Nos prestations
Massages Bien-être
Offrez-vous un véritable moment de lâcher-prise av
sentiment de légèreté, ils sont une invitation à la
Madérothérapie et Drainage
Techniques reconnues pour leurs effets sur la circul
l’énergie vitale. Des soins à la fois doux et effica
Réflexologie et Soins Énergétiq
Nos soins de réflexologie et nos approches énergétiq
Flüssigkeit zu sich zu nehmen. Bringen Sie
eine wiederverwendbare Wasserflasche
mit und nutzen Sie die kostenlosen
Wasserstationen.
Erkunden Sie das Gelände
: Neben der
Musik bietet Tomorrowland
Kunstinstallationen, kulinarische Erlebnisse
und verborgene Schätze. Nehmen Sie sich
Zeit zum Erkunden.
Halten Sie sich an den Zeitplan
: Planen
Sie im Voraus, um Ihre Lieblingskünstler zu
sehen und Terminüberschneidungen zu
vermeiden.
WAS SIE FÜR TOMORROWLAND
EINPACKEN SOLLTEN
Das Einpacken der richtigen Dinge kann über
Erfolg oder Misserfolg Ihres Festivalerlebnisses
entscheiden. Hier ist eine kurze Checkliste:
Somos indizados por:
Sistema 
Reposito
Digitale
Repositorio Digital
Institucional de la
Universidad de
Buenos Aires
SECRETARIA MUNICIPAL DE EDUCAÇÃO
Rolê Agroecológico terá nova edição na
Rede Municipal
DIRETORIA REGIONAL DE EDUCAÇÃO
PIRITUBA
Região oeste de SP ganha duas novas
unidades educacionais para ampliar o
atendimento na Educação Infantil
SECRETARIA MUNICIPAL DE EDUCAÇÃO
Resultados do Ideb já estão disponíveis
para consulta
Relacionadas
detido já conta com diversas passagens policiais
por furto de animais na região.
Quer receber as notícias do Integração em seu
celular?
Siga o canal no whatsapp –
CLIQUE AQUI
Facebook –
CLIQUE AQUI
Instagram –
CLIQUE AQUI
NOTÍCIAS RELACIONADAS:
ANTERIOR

- [TASK ITEM] Update the material throughout by replacing every instance of "CLIQUE AQUI" with "ACESSE AQUI", and leave all other text unchanged.

- [RESPONSE AREA]
Nos prestations
Massages Bien-être
Offrez-vous un véritable moment de lâcher-prise av
sentiment de légèreté, ils sont une invitation à la
Madérothérapie et Drainage
Techniques reconnues pour leurs effets sur la circul
l’énergie vitale. Des soins à la fois doux et effica
Réflexologie et Soins Énergétiq
Nos soins de réflexologie et nos approches énergétiq
Flüssigkeit zu sich zu nehmen. Bringen Sie
eine wiederverwendbare Wasserflasche
mit und nutzen Sie die kostenlosen
Wasserstationen.
Erkunden Sie das Gelände
: Neben der
Musik bietet Tomorrowland
Kunstinstallationen, kulinarische Erlebnisse
und verborgene Schätze. Nehmen Sie sich
Zeit zum Erkunden.
Halten Sie sich an den Zeitplan
: Planen
Sie im Voraus, um Ihre Lieblingskünstler zu
sehen und Terminüberschneidungen zu
vermeiden.
WAS SIE FÜR TOMORROWLAND
EINPACKEN SOLLTEN
Das Einpacken der richtigen Dinge kann über
Erfolg oder Misserfolg Ihres Festivalerlebnisses
entscheiden. Hier ist eine kurze Checkliste:
Somos indizados por:
Sistema 
Reposito
Digitale
Repositorio Digital
Institucional de la
Universidad de
Buenos Aires
SECRETARIA MUNICIPAL DE EDUCAÇÃO
Rolê Agroecológico terá nova edição na
Rede Municipal
DIRETORIA REGIONAL DE EDUCAÇÃO
PIRITUBA
Região oeste de SP ganha duas novas
unidades educacionais para ampliar o
atendimento na Educação Infantil
SECRETARIA MUNICIPAL DE EDUCAÇÃO
Resultados do Ideb já estão disponíveis
para consulta
Relacionadas
detido já conta com diversas passagens policiais
por furto de animais na região.
Quer receber as notícias do Integração em seu
celular?
Siga o canal no whatsapp –
ACESSE AQUI
Facebook –
ACESSE AQUI
Instagram –
ACESSE AQUI
NOTÍCIAS RELACIONADAS:
ANTERIOR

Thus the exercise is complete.